A DAUGHTER'S LOVE
John Guy (Fourth Estate, £25)
The martyrdom of Thomas More, Henry VIII's former Lord Chancellor and prisoner of faith, is well documented. But little is known about his daughter Margaret, who sustained him during the dark days in the Tower before his execution.
Margaret was an accomplished scholar in her own right, "an ornament of Britain", according to the great theologian Erasmus.
She was also courageous, secretly recovering her father's head from a traitor's pike on London Bridge and harbouring it until the time it could lie with her in her own grave.
Margaret's love for More, who went to the block for his resistance to the king's divorce and remarriage to Anne Boleyn, is sacrificial and enduring.

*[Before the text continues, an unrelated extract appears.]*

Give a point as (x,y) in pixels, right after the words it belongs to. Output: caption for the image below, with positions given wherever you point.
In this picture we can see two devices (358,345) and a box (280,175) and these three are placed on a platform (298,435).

Every chapter paints the bond between them in glorious yet tragic literary colours.
Guy's dual biography is marvellously evocative of the Tudor era.

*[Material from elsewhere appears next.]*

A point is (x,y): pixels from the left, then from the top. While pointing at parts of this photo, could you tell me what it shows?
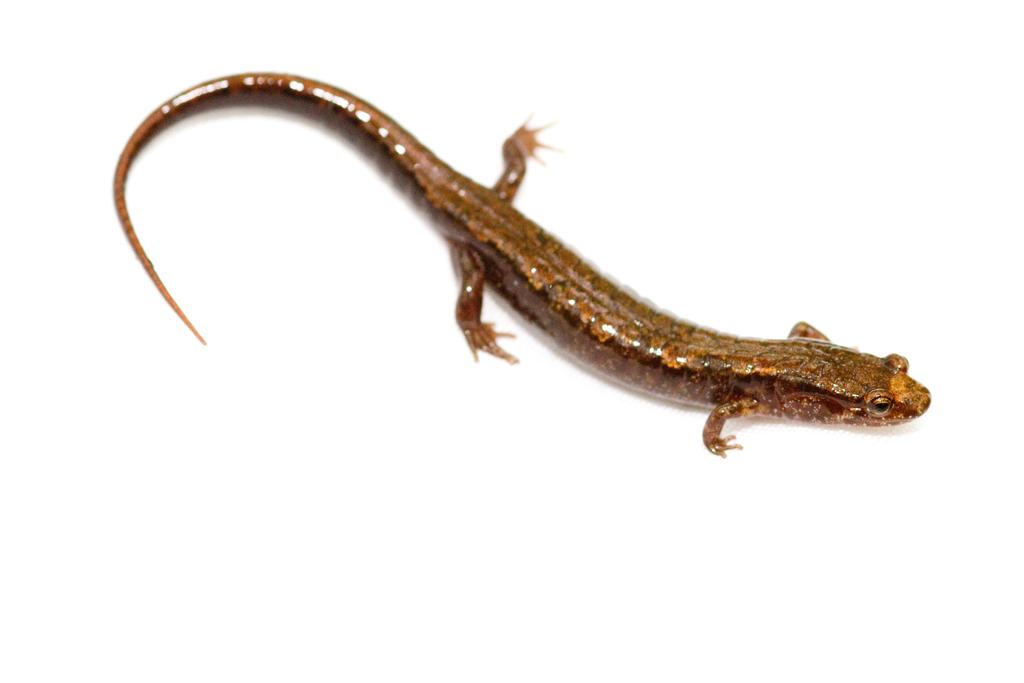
In the image we can see a salamander (651,369), brown and pale brown in color.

If More's open fear of death, challenged by his conscience, does not make this a great book, then his daughter's loyalty — shown in such perverse ways as washing her father's penitential hair shirt — ensures it is one of the most poignant.

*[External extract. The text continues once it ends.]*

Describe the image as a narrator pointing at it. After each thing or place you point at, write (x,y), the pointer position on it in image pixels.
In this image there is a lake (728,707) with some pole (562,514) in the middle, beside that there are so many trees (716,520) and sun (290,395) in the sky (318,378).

Guy makes it clear that were it not for Margaret's rescue and protection of the letters between them — More used charcoal from the fire to open his "secret heart" to her and therefore to posterity — his legacy would have been buried with him.
As it was, she opened up a new dimension of the man who defied tyranny with a virtuoso perfomance at his trial, declaiming on the scaffold that he was "the king's servant, but God's first".